It is an absolute shame 73’s authors did not consider the ramifications of the measure on senior homeowners.
Though most Coloradans believe public education funding to be a worthwhile expenditure, senior voters can feel justified voting against Amendment 73, especially given our state’s rising cost of living.
Proponents of Amendment 73 want voters to believe the amendment will improve Colorado’s public education system.
However, civic minded senior voters feeling a twinge of guilt for not supporting the school system wherein many sent their own kids, must read the fine print to understand 73.
"While it pains me to oppose a measure that provides more funds for schools, I cannot support a measure that is being promoted on false premises and that takes away protection from significant tax increases on homeowners." - Jana Mendez, Former State Legislator and Boulder County Commissioner
It not only raises their property taxes, it holds zero guarantee the measure will improve opportunities for Colorado students.
As written, Amendment 73:
Does not guarantee dollars for classroom instruction
Does not provide for improving teacher salaries
Offers no assurance more teachers will be hired
Has no provisions to improve graduation rates
Amendment 73 has been scrutinized by a number of key business and economic leaders. Many are joining the fight to protect our state from this deceptive measure … a measure that fails our citizens and especially our seniors.
“What were they thinking?” has become the battle-cry of those fighting Amendment 73 --- the plan to gouge all property owners. If it passes seniors will have to find ways to stretch already-tight budgets.
In Colorado, Social Security payments only cover 36.3 percent of basic living costs.

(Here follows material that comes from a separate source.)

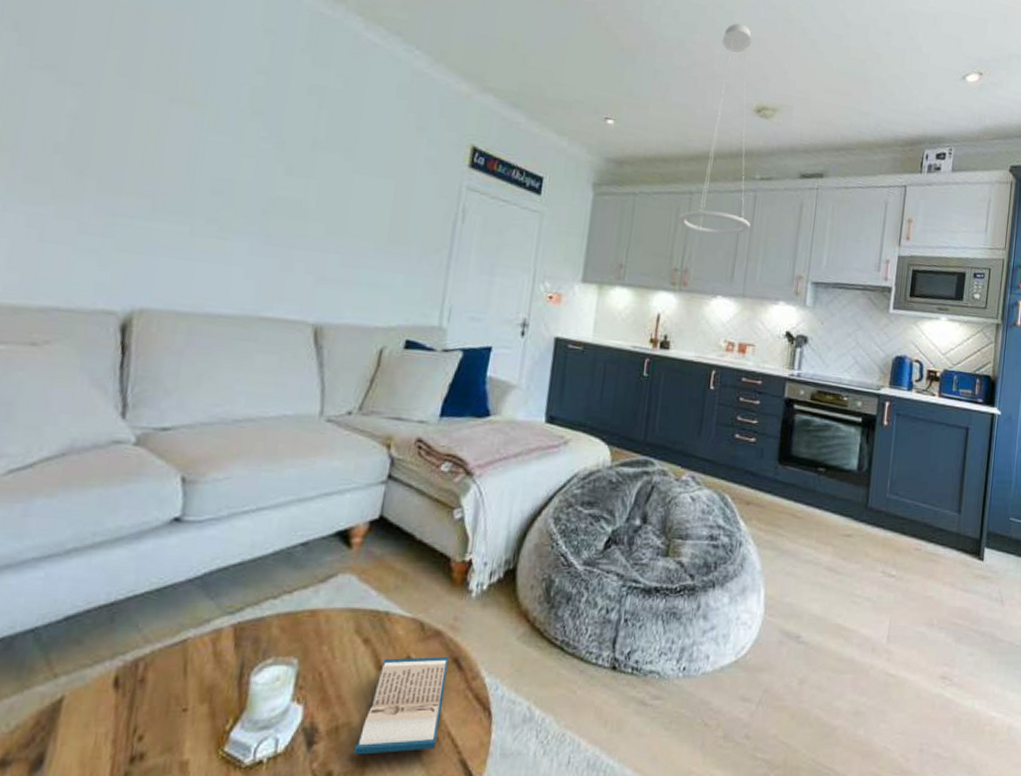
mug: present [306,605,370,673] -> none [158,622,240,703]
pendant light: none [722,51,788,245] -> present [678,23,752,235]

And, many seniors have re-entered the workforce to take hourly jobs just to make ends meet. Seniors who managed their finances to meet retirement obligations are realizing their dollars just may not stretch as far as they’d planned.
Social Security recipients collect $1,295 a month on average, but that payment won’t cover basic living costs in any state, including Colorado … That monthly payment covers only 36.3 percent of basic living costs, ranking the state 11th worst for coming up short. - The Denver Post: HowMuch.net and GoBankingRates Survey
Pro-education seniors need not feel guilty voting no on the blank check Amendment 73.
Many local school districts are floating their own bonds and mill levies to fund specific education program enhancements. Seniors interested in helping education may want to review those measures but should most assuredly vote against Amendment 73.